= Nova Scotia New Democratic Party leadership elections =

This page lists the results of leadership elections held by the Nova Scotia New Democratic Party. Though the party came into existence in 1961 with the merger of the Co-operative Commonwealth Federation and the Canadian Labour Congress, the position of party leader was not officially created until the 1966 convention. Outgoing CCF leader Michael James MacDonald led the party in the legislature until 1963. The party was led into the 1963 provincial election by party president 1963 until 1966 James H. Aitchison who served as de facto leader until 1966 when he was officially elected to the position of leader.

==1963 leadership convention==

(Held in November 1963)

- James H. Aitchison presumably acclaimed

==1968 leadership convention==

(Held on November 9, 1968)

- Jeremy Akerman 80
- Keith Jobson 76

==1980 leadership convention==

(Held on November 16, 1980)

- Alexa McDonough 237
- Len J. Arsenault 42
- Buddy MacEachern 41

==1996 leadership convention==

(Held on March 30, 1996)

- Robert Chisholm 201
- Yvonne Atwell 39

==2000 leadership convention==

(Held on July 15, 2000)

First Ballot:
- Helen MacDonald 193
- Kevin Deveaux 172
- Maureen MacDonald 154
- Dave Peters 47
- Hinrich Bitter-Suermann 31

Second Ballot (Bitter-Suermann eliminated. Peters withdrew):
- Kevin Deveaux 211
- Helen MacDonald 207
- Maureen MacDonald 177

Third Ballot (Maureen MacDonald eliminated):
- Helen MacDonald 322
- Kevin Deveaux 262

MacDonald was unable to gain election to the House of Assembly and resigned on April 30, 2001. Darrell Dexter was chosen interim leader.
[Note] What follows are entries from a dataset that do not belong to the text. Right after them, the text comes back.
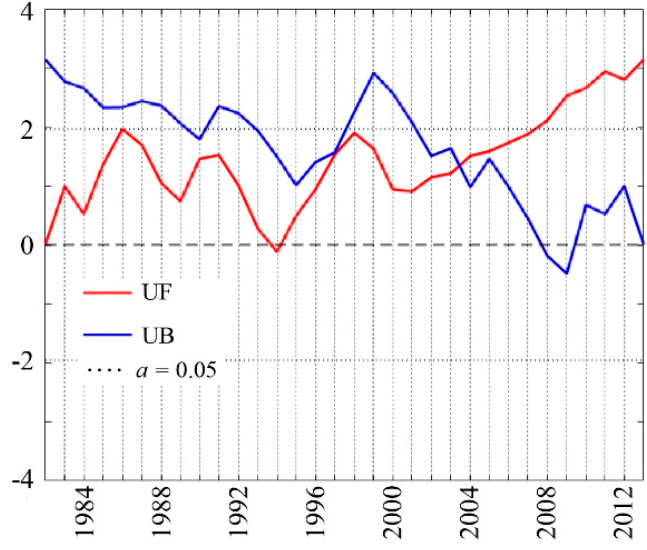
Figure 3. Mann–Kendall test of GIMMS3g NDVI during 1982 to 2013.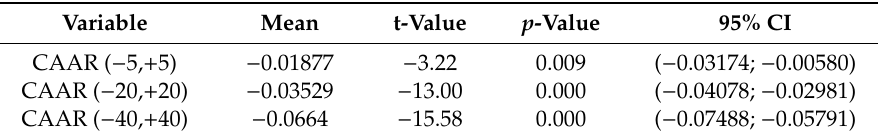
Figure 3. t -Test P-P plot of CAAR for E ( − 40,+40) . Figure 4. t -Test histogram of CAAR for E ( − 20,+20).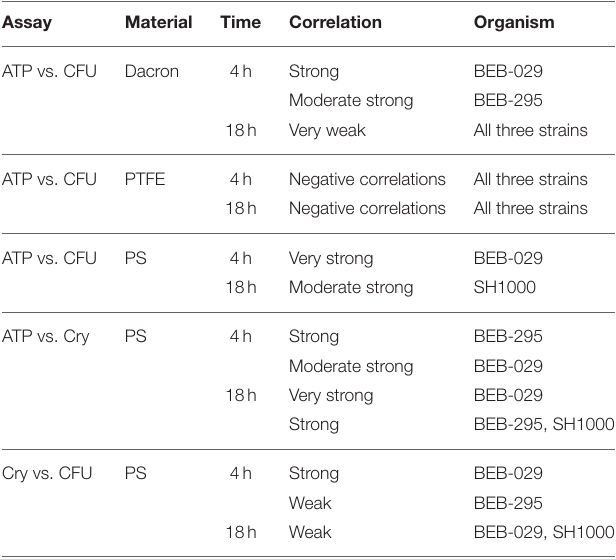
TABLE 1 | Pearson’s correlation coefficient of the S. aureus strains on the different materials (Dacron or polystyrene) for ATP vs. CFU, ATP vs. Cry, and CFU vs. Cry. Assay Material Time Correlation Organism ATP vs. CFU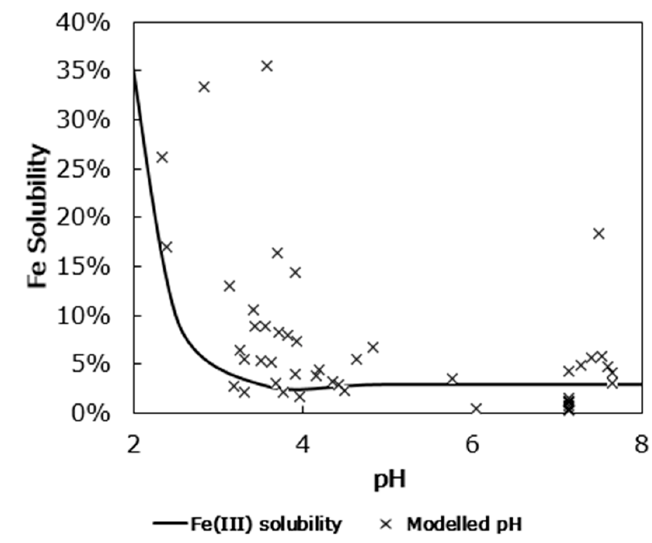
Figure 4. The pH, modelled via ISORROPIA-II, for samples from the BIOS, GEOTRACES, and Finokalia Research Station sample sets shows that only when the pH is below approximately 4, or under acidic conditions, does the pH affect the fractional solubility of iron. The behavior of fractional solubility of aerosol iron as a function of pH is consistent with the speciation of Fe(III) (black line).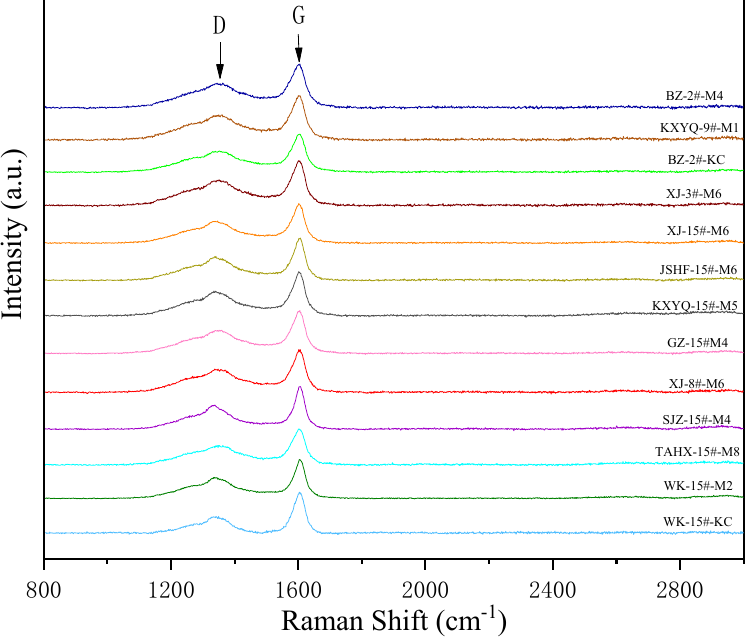
Figure 7. Raman patterns of raw coal. Table 5. Raman parameters of raw coal.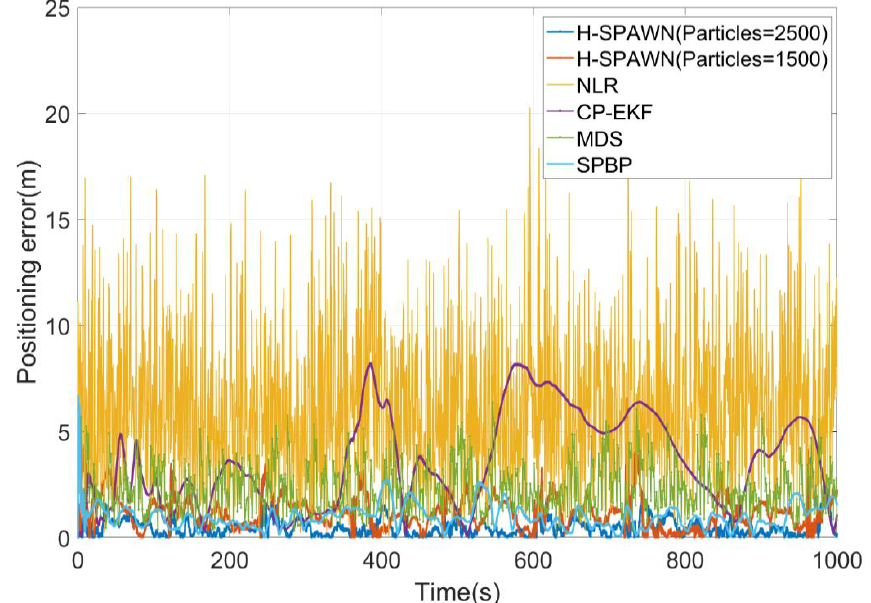
Figure 7. The example performance of positioning error for a single UAV: H-SPAWN (particle num- ber = 2500), H-SPAWN (particle number = 1500), NLR, CP-EKF, MDS, SPBP. number = 2500), H-SPAWN (particle number = 1500), NLR, CP-EKF, MDS,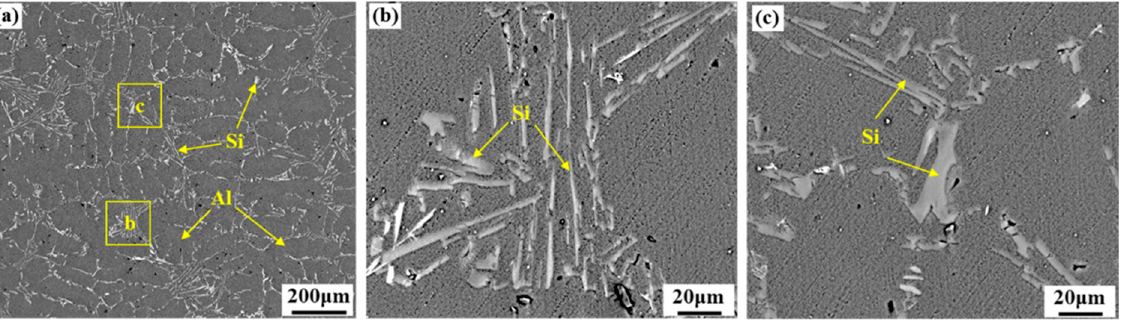
Figure 1. ( a ) Original microstructures of the A356 insert; ( b ) microstructures zoom in area b in ( a ); ( c ) microstructures zoom in area c in ( a ).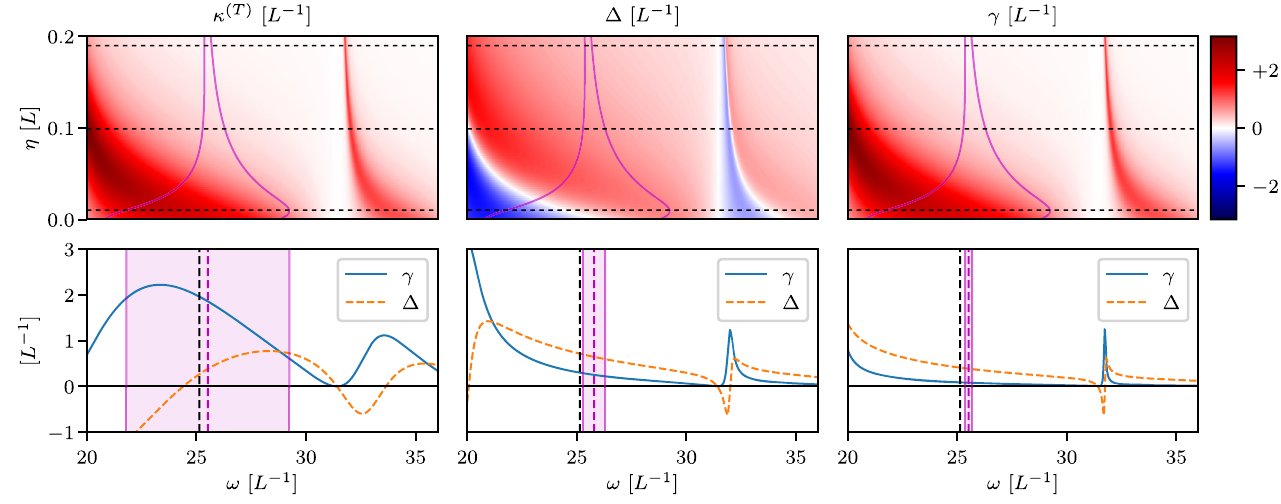
FIG. 6. Quantum optical parameters calculated via the ab initio few-mode theory. The upper row shows the transmission coupling strength κ ð T Þ ¼ 2 π j W j 2 , the mode frequency shift Δ , and the resonance width γ as a function of the frequency and mirror quality η . The parameters are as in the upper row in Fig. 5, with the system comprising the single mode λ ¼ 8 . The magenta curves indicate the width of the resonance as a function of η . The lower row shows cuts through the upper panels at fixed η ¼ 0 . 01 , 0.1, 0.19 (left to right, corresponding to the transition from a bad to a good cavity) indicated as dotted lines in the upper panel. The respective widths of the modes are indicated as shaded magenta regions, defined as twice the value of γ . The vertical dashed lines indicate the bare center frequency of the mode (black) as well as the actual center frequency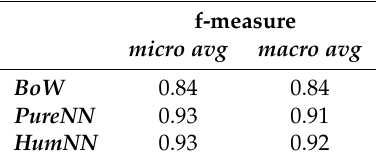
Table 3. Pat-in-the-Loop’s f-measure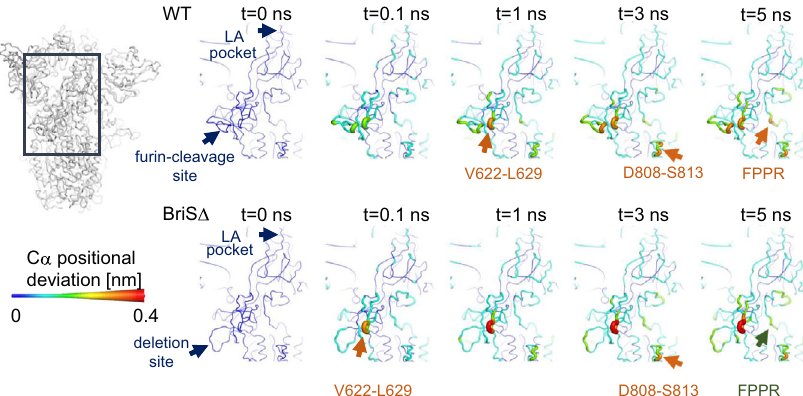
Fig. 5 Dynamical nonequilibrium simulations elucidate impact of LA on S structure. Average C α -positional deviations are shown at 0, 0.1, 1, 3, and 5 ns following LA removal from the FFA-binding pockets of WT S (above) and BriS Δ (below). The C α deviations between the simulations with and without LA were determined for each residue and averaged over the 90 pairs of simulations for each system. The C α average deviations are mapped onto the structure used as the starting point for the LA-bound equilibrium simulations. Both colors and cartoon thickness indicate the average C α -positional deviation values. Important regions of changes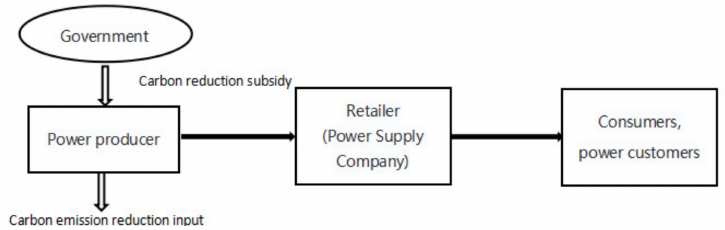
Figure 1. Schematic diagram of model D.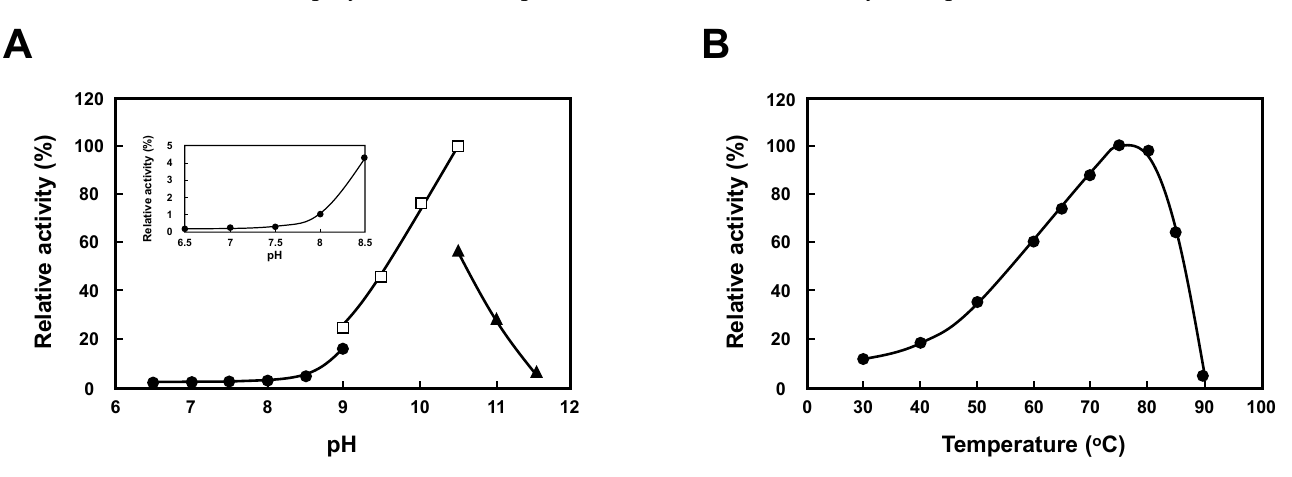
Figure 5. pH and temperature dependency of the enzymatic activity. The reactions were measured as described in Materials and Methods. ( A ) pH dependency. Buffers used were Tris-HCl (pH 6.5–9), glycine-NaOH (pH 9–10.5), and CAPS-NaOH (pH 10.5–11.5). Reactions were performed for 1 h at 75 °C. ( B ) Temperature dependency. The reaction was performed in Tris-HCl (pH 8.5) for 1 h at 75 °C.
==2002 leadership convention==

(Held on June 2, 2002)
- Darrell Dexter 2,006
- John MacDonell 1,181

==2016 leadership convention==

Was held on February 27, 2016 following the resignation of Darrell Dexter on November 16, 2013.

Candidates:

First ballot:
- Gary Burrill: 921 - 40.59%
- Lenore Zann: 705 - 31.07%
- Dave Wilson: 645 - 28.34%

Second ballot:
- Gary Burrill: 1343 - 59.19%
- Lenore Zann: 926 - 40.81%

==2022 leadership convention==

(To be held June 25, 2022)

The election will be conducted on a One Member One Vote basis.